Beberapa peserta pelatihan melakukan simulasi talkshow selelas materi agenda setting disampaikan di Hotel Fox Harris Bandung Center, Minggu (21/10/2018). (Anisa Dewi Anggriaeni/ SUAKA).

 

SUAKAONLINE.COM- 25 jurnalis dari beberapa provinsi diantaranya Jawa Barat, Jawa Tengah, Jambi, Bali dan Papua mengikuti pelatihan yang diadakan oleh Aliansi Jurnalis Independen (AJI) Indonesia yang bekerjasama dengan Deutsche Welle (DW) Akademie, Jerman. Pelatihan yang mengusung  tema “Media dan Keimanan:Sebuah Dialog Antar agama bagi Jurnalis Indonesia”  bertempat di Kota Bandung, Sabtu (20/10/2018).

Pelatihan tersebut membahas peran dan tanggungjawab jurnalis, untuk membantu ketika melakukan liputan isu sensitif konflik, terutama konflik agama dan etnik. Lantaran isu tersebut dinilai berpotensi mengancam kehidupan bertoleransi dalam beragama dan berkeyakinan di Indonesia.

Dalam program yang didukung oleh Kementerian Luar Negeri Jerman ini, para peserta dibekali dengan pemahaman mendasar pluralisme di Indonesia.

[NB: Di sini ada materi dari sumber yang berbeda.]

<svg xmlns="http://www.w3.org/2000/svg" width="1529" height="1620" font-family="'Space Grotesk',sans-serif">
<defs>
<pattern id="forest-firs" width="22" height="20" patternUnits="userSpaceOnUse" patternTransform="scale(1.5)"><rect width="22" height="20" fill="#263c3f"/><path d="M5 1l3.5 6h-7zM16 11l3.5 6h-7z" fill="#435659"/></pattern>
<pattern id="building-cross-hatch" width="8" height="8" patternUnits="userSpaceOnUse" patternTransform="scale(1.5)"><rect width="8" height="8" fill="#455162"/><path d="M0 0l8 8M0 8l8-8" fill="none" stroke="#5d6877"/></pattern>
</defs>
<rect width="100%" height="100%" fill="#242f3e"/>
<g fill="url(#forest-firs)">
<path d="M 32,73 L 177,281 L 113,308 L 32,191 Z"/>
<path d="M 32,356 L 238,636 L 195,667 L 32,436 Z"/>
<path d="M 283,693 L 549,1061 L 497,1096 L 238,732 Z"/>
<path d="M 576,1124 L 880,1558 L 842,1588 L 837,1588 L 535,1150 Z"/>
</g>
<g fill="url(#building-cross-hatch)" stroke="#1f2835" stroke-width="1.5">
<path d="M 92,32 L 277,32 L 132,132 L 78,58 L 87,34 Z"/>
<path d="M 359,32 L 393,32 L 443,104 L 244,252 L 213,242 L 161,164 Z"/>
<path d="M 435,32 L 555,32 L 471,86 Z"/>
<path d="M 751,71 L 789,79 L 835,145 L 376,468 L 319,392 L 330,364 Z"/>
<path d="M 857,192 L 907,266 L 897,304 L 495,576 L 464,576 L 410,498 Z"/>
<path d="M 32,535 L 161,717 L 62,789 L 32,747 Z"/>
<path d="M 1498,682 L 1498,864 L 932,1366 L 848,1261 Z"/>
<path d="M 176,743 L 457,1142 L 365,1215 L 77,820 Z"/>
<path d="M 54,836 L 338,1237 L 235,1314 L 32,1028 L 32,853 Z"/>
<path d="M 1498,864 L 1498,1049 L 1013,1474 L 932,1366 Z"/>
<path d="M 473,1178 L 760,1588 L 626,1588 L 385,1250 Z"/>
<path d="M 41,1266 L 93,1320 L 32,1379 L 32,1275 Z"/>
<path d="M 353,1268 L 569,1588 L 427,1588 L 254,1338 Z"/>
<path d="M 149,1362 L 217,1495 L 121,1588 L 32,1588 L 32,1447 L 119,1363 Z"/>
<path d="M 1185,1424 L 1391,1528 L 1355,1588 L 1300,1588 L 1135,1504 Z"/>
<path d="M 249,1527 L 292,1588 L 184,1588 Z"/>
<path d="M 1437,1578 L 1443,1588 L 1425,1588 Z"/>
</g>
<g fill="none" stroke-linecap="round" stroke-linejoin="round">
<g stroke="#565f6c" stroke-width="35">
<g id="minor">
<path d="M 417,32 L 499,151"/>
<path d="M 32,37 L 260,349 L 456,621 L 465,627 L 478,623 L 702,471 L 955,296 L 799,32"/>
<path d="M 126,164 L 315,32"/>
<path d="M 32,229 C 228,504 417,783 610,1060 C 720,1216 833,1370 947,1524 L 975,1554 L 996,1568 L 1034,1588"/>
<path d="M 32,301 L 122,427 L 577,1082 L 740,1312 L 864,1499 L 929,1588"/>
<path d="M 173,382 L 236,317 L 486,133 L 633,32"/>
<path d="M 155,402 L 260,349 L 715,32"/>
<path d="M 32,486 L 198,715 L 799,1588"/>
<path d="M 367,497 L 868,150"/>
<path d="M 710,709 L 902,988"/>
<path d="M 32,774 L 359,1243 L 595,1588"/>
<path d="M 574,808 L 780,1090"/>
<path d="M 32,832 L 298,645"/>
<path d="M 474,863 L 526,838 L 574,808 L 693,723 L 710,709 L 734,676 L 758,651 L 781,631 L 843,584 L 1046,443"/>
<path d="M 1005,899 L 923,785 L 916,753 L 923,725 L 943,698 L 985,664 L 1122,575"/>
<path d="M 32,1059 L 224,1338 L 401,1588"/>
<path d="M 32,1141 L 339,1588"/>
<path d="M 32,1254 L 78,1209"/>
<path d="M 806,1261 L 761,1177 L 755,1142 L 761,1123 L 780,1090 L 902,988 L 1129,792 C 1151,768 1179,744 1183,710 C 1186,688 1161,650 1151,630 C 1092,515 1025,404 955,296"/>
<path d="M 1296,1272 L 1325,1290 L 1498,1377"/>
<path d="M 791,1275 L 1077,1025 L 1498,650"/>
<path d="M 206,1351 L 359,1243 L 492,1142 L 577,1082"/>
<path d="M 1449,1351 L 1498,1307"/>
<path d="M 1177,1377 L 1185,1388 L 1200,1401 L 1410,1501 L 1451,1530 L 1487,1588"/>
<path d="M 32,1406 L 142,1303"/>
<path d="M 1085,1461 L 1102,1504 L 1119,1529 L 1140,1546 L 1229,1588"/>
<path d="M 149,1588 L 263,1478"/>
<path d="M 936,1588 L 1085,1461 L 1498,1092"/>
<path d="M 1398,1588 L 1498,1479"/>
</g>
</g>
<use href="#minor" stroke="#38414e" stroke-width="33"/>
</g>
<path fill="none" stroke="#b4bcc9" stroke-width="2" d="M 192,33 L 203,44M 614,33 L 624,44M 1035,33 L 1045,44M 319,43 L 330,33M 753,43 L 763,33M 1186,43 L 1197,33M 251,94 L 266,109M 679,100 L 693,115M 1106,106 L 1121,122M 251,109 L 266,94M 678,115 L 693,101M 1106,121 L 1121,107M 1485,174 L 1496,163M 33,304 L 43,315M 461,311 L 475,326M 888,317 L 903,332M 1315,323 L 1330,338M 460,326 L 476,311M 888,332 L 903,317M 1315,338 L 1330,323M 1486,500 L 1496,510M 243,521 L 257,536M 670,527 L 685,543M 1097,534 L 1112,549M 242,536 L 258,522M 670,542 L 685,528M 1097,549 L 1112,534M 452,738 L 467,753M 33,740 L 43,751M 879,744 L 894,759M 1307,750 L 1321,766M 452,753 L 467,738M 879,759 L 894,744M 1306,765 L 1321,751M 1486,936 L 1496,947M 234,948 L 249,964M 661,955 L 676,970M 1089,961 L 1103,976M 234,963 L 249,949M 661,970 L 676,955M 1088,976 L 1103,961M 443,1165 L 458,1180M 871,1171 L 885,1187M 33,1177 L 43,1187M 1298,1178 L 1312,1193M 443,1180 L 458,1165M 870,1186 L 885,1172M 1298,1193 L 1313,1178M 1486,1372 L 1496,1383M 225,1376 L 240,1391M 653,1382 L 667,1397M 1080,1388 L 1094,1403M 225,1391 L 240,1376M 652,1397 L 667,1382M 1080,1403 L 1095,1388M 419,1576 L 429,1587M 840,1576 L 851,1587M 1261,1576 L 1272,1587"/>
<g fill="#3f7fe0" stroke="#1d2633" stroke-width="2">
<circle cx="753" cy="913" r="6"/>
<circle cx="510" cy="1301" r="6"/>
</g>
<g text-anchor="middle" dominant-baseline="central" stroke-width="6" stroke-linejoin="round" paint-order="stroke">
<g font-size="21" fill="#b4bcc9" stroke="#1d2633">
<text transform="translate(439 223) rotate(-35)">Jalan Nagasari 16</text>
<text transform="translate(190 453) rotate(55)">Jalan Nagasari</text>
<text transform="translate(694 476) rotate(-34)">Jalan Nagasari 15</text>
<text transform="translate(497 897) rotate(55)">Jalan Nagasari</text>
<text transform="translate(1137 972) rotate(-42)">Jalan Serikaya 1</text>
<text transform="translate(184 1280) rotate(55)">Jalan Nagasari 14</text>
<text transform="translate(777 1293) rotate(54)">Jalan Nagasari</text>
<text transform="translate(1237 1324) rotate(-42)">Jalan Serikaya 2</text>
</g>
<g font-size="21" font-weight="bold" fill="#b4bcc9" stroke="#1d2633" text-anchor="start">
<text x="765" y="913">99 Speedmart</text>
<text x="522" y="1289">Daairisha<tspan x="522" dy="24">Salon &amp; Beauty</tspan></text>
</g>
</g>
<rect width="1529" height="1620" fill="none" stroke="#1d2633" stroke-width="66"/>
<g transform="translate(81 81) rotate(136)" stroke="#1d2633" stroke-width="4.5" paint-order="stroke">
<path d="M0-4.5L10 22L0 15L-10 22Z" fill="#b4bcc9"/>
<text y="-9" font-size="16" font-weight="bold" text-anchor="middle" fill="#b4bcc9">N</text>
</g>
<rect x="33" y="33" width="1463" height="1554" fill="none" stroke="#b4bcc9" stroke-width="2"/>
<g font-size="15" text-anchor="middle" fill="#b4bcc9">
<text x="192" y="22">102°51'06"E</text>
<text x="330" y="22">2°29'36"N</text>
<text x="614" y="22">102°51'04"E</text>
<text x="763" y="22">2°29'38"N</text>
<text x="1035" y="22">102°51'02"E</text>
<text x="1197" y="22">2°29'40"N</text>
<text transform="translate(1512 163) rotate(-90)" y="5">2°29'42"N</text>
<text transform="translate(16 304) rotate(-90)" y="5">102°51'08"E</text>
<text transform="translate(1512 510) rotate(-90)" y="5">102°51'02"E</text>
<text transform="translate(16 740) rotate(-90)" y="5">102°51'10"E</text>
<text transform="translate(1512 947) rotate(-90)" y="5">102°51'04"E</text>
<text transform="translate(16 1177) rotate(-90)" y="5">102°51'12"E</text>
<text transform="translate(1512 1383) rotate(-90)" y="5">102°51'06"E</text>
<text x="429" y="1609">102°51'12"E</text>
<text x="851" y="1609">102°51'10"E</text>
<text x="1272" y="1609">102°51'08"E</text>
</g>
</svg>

Selain itu, kedua trainer Bandung, Nursyawal dan Adi Marsiela serta dua trainer DW Akademie, Ayu Purwaningsih dan Sheila Myrosekar juga mengupas kode etik dan standar profesionalisme untuk menghasilkan karya jurnalistik sensitif konflik dan bias keberagaman.

Pelatihan yang berlangsung selama tiga hari itu memberikan kesempatan bagi para peserta untuk mengajukan proposal beasiswa peliputan. Setiap usulan dibahas melalui diskusi kelompok dan diikuti penguatan serta penajaman ide cerita oleh pelatih yang bertindak sebagai mentor di kelompok masing-masing. Selanjutnya akan dipilih 10 peserta yang memiliki usulan liputan terbaik.

Salah satu trainer DW Akademie, Ayu Purwaningsih memaparkan Bandung dipilih sebagai salah satu lokasi karena berbagai pertimbangan. Berdasarkan berbagai riset yang dilakukan oleh beberapa lembaga mencatat Jawa Barat merupakan salah satu provinsi dengan angka intoleransi yang cukup tinggi.

“Banyak aksi kekerasan yang menimpa warga dan yang cukup menonjol adalah kelompok-kelompok minoritas,”ujar Ayu. Bentuknya pun beragam, mulai dari pelarangan beribadah, perusakkan tempat ibadah, ancaman dan intimidasi kelompok keagamaan, kriminalisasi lewat pasal penodaan agama, diskriminasi, sampai pembiaran oleh aparat negara.

Media, lanjut Ayu,  memiliki peran penting dalam penyebaran informasi di masyarakat. Dan melalui pelatihan ini, pihaknya berharap para jurnalis yang mengikuti pelatihan mampu  membantu mengurangi ketegangan konflik dengan karya yang berkualitas dan bertanggung jawab.

Ketua AJI Bandung, Ari Syahril Ramadhan mengungkapkan, pelatihan ini mengajak peserta untuk mengingat kembali prinsip jurnalisme dan kode etik. Baginya, kedua hal itu merupakan titik masuk untuk mengenalkan keberagaman. Terlebih, Ahmad Junaedi dan Zaky Yamani sebagai pemateri dapat menjelaskan korelasi antara kode etik dan tema yang diusung. Misalnya, bagaimana produk-produk jurnalistik tidak ramah keberagaman ternyata berpotensi melanggar etik dan tidak sesuai dengan prinsip jurnalisme.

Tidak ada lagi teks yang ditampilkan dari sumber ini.